### Problem to work on
Write the entries out in full, matching them exactly.

━━━━━ Data in this exercise

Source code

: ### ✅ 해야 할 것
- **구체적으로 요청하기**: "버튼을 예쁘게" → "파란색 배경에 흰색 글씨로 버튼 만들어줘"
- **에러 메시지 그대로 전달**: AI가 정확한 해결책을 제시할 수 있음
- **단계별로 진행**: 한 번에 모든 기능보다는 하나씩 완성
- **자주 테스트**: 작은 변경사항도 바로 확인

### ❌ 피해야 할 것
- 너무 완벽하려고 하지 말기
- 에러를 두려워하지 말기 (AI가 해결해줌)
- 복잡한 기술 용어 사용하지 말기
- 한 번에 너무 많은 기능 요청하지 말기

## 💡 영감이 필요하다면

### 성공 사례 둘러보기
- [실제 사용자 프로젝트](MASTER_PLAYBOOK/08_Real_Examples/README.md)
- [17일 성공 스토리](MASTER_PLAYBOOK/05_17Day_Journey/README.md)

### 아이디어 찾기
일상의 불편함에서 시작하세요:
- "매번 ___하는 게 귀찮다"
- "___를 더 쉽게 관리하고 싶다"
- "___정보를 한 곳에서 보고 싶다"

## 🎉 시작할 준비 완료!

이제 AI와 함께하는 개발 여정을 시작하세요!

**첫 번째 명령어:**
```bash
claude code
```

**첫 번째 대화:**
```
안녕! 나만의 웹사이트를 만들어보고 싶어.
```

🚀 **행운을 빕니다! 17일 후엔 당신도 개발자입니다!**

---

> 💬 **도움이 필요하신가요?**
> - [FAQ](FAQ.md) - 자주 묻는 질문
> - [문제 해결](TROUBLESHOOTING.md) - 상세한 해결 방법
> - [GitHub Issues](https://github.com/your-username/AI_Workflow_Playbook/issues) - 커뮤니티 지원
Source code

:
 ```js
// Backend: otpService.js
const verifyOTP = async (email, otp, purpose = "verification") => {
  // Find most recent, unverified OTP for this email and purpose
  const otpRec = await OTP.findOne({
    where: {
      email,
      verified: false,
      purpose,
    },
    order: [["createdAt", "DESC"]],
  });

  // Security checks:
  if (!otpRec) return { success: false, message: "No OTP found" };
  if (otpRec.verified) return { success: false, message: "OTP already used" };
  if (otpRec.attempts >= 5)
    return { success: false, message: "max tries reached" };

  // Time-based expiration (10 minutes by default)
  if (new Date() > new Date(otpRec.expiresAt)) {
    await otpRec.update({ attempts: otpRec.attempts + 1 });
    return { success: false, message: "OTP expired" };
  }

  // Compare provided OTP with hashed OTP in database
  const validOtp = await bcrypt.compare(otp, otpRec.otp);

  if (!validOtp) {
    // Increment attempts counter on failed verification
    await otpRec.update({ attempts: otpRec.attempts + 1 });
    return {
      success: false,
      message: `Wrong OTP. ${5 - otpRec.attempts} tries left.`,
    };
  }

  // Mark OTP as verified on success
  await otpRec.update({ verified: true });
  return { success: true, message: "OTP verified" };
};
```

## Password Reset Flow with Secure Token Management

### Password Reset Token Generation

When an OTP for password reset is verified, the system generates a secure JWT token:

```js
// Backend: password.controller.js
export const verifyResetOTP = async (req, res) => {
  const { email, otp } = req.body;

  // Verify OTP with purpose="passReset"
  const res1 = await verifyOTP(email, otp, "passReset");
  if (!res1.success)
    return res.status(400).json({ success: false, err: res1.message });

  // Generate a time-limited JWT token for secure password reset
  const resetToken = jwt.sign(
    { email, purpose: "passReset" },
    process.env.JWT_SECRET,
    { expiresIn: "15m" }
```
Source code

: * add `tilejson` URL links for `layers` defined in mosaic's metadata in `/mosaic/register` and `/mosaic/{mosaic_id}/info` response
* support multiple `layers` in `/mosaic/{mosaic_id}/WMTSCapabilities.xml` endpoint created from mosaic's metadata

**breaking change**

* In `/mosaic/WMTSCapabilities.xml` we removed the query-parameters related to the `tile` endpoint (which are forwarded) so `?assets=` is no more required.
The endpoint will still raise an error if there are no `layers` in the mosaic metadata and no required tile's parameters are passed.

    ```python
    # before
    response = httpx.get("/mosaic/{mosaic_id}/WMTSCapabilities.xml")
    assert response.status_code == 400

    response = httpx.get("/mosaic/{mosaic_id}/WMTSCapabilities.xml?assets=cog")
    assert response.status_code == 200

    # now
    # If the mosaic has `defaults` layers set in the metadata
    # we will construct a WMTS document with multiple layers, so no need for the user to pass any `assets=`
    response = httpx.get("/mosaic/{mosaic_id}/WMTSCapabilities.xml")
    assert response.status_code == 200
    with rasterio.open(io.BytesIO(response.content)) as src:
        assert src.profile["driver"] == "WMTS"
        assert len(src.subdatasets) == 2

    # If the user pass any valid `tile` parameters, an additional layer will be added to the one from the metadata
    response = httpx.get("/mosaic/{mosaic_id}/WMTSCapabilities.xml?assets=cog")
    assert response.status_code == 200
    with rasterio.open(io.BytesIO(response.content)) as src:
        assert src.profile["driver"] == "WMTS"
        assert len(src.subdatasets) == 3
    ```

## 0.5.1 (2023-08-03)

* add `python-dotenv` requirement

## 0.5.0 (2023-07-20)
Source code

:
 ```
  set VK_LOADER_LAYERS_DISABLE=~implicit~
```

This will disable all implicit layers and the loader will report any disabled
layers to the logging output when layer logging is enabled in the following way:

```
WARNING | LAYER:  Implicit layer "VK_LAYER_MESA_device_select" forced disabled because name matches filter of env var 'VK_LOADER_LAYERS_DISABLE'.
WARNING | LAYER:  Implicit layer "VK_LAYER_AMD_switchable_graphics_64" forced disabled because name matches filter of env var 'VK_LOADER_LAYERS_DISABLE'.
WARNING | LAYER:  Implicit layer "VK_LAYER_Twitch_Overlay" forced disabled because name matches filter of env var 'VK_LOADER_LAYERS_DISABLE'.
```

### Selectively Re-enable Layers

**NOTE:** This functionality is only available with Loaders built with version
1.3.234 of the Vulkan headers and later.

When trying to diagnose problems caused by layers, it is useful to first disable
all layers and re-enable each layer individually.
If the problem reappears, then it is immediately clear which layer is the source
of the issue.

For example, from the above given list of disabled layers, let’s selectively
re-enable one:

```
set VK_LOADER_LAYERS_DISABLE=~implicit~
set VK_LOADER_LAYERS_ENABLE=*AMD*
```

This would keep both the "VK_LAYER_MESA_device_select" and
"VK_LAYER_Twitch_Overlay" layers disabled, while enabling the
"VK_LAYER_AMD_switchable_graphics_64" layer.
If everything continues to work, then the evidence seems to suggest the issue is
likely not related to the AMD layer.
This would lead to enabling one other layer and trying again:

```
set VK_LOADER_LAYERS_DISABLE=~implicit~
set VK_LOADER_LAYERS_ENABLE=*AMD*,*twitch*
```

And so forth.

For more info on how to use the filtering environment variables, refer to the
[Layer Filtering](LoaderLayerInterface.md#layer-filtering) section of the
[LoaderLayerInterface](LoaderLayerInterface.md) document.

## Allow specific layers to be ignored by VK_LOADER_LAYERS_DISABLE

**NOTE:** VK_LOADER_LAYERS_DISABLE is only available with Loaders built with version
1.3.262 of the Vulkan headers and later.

━━━━━━━━━━

### Response below
Source code

: ### ✅ 해야 할 것
- **구체적으로 요청하기**: "버튼을 예쁘게" → "파란색 배경에 흰색 글씨로 버튼 만들어줘"
- **에러 메시지 그대로 전달**: AI가 정확한 해결책을 제시할 수 있음
- **단계별로 진행**: 한 번에 모든 기능보다는 하나씩 완성
- **자주 테스트**: 작은 변경사항도 바로 확인

### ❌ 피해야 할 것
- 너무 완벽하려고 하지 말기
- 에러를 두려워하지 말기 (AI가 해결해줌)
- 복잡한 기술 용어 사용하지 말기
- 한 번에 너무 많은 기능 요청하지 말기

## 💡 영감이 필요하다면

### 성공 사례 둘러보기
- [실제 사용자 프로젝트](MASTER_PLAYBOOK/08_Real_Examples/README.md)
- [17일 성공 스토리](MASTER_PLAYBOOK/05_17Day_Journey/README.md)

### 아이디어 찾기
일상의 불편함에서 시작하세요:
- "매번 ___하는 게 귀찮다"
- "___를 더 쉽게 관리하고 싶다"
- "___정보를 한 곳에서 보고 싶다"

## 🎉 시작할 준비 완료!

이제 AI와 함께하는 개발 여정을 시작하세요!

**첫 번째 명령어:**
```bash
claude code
```

**첫 번째 대화:**
```
안녕! 나만의 웹사이트를 만들어보고 싶어.
```

🚀 **행운을 빕니다! 17일 후엔 당신도 개발자입니다!**

---

> 💬 **도움이 필요하신가요?**
> - [FAQ](FAQ.md) - 자주 묻는 질문
> - [문제 해결](TROUBLESHOOTING.md) - 상세한 해결 방법
> - [GitHub Issues](https://github.com/your-username/AI_Workflow_Playbook/issues) - 커뮤니티 지원
Source code

:
 ```js
// Backend: otpService.js
const verifyOTP = async (email, otp, purpose = "verification") => {
  // Find most recent, unverified OTP for this email and purpose
  const otpRec = await OTP.findOne({
    where: {
      email,
      verified: false,
      purpose,
    },
    order: [["createdAt", "DESC"]],
  });

  // Security checks:
  if (!otpRec) return { success: false, message: "No OTP found" };
  if (otpRec.verified) return { success: false, message: "OTP already used" };
  if (otpRec.attempts >= 5)
    return { success: false, message: "max tries reached" };

  // Time-based expiration (10 minutes by default)
  if (new Date() > new Date(otpRec.expiresAt)) {
    await otpRec.update({ attempts: otpRec.attempts + 1 });
    return { success: false, message: "OTP expired" };
  }

  // Compare provided OTP with hashed OTP in database
  const validOtp = await bcrypt.compare(otp, otpRec.otp);

  if (!validOtp) {
    // Increment attempts counter on failed verification
    await otpRec.update({ attempts: otpRec.attempts + 1 });
    return {
      success: false,
      message: `Wrong OTP. ${5 - otpRec.attempts} tries left.`,
    };
  }

  // Mark OTP as verified on success
  await otpRec.update({ verified: true });
  return { success: true, message: "OTP verified" };
};
```

## Password Reset Flow with Secure Token Management

### Password Reset Token Generation

When an OTP for password reset is verified, the system generates a secure JWT token:

```js
// Backend: password.controller.js
export const verifyResetOTP = async (req, res) => {
  const { email, otp } = req.body;

  // Verify OTP with purpose="passReset"
  const res1 = await verifyOTP(email, otp, "passReset");
  if (!res1.success)
    return res.status(400).json({ success: false, err: res1.message });

  // Generate a time-limited JWT token for secure password reset
  const resetToken = jwt.sign(
    { email, purpose: "passReset" },
    process.env.JWT_SECRET,
    { expiresIn: "15m" }
```
Source code

: * add `tilejson` URL links for `layers` defined in mosaic's metadata in `/mosaic/register` and `/mosaic/{mosaic_id}/info` response
* support multiple `layers` in `/mosaic/{mosaic_id}/WMTSCapabilities.xml` endpoint created from mosaic's metadata

**breaking change**

* In `/mosaic/WMTSCapabilities.xml` we removed the query-parameters related to the `tile` endpoint (which are forwarded) so `?assets=` is no more required.
The endpoint will still raise an error if there are no `layers` in the mosaic metadata and no required tile's parameters are passed.

    ```python
    # before
    response = httpx.get("/mosaic/{mosaic_id}/WMTSCapabilities.xml")
    assert response.status_code == 400

    response = httpx.get("/mosaic/{mosaic_id}/WMTSCapabilities.xml?assets=cog")
    assert response.status_code == 200

    # now
    # If the mosaic has `defaults` layers set in the metadata
    # we will construct a WMTS document with multiple layers, so no need for the user to pass any `assets=`
    response = httpx.get("/mosaic/{mosaic_id}/WMTSCapabilities.xml")
    assert response.status_code == 200
    with rasterio.open(io.BytesIO(response.content)) as src:
        assert src.profile["driver"] == "WMTS"
        assert len(src.subdatasets) == 2

    # If the user pass any valid `tile` parameters, an additional layer will be added to the one from the metadata
    response = httpx.get("/mosaic/{mosaic_id}/WMTSCapabilities.xml?assets=cog")
    assert response.status_code == 200
    with rasterio.open(io.BytesIO(response.content)) as src:
        assert src.profile["driver"] == "WMTS"
        assert len(src.subdatasets) == 3
    ```

## 0.5.1 (2023-08-03)

* add `python-dotenv` requirement

## 0.5.0 (2023-07-20)
Source code

:
 ```
  set VK_LOADER_LAYERS_DISABLE=~implicit~
```

This will disable all implicit layers and the loader will report any disabled
layers to the logging output when layer logging is enabled in the following way:

```
WARNING | LAYER:  Implicit layer "VK_LAYER_MESA_device_select" forced disabled because name matches filter of env var 'VK_LOADER_LAYERS_DISABLE'.
WARNING | LAYER:  Implicit layer "VK_LAYER_AMD_switchable_graphics_64" forced disabled because name matches filter of env var 'VK_LOADER_LAYERS_DISABLE'.
WARNING | LAYER:  Implicit layer "VK_LAYER_Twitch_Overlay" forced disabled because name matches filter of env var 'VK_LOADER_LAYERS_DISABLE'.
```

### Selectively Re-enable Layers

**NOTE:** This functionality is only available with Loaders built with version
1.3.234 of the Vulkan headers and later.

When trying to diagnose problems caused by layers, it is useful to first disable
all layers and re-enable each layer individually.
If the problem reappears, then it is immediately clear which layer is the source
of the issue.

For example, from the above given list of disabled layers, let’s selectively
re-enable one:

```
set VK_LOADER_LAYERS_DISABLE=~implicit~
set VK_LOADER_LAYERS_ENABLE=*AMD*
```

This would keep both the "VK_LAYER_MESA_device_select" and
"VK_LAYER_Twitch_Overlay" layers disabled, while enabling the
"VK_LAYER_AMD_switchable_graphics_64" layer.
If everything continues to work, then the evidence seems to suggest the issue is
likely not related to the AMD layer.
This would lead to enabling one other layer and trying again:

```
set VK_LOADER_LAYERS_DISABLE=~implicit~
set VK_LOADER_LAYERS_ENABLE=*AMD*,*twitch*
```

And so forth.

For more info on how to use the filtering environment variables, refer to the
[Layer Filtering](LoaderLayerInterface.md#layer-filtering) section of the
[LoaderLayerInterface](LoaderLayerInterface.md) document.

## Allow specific layers to be ignored by VK_LOADER_LAYERS_DISABLE

**NOTE:** VK_LOADER_LAYERS_DISABLE is only available with Loaders built with version
1.3.262 of the Vulkan headers and later.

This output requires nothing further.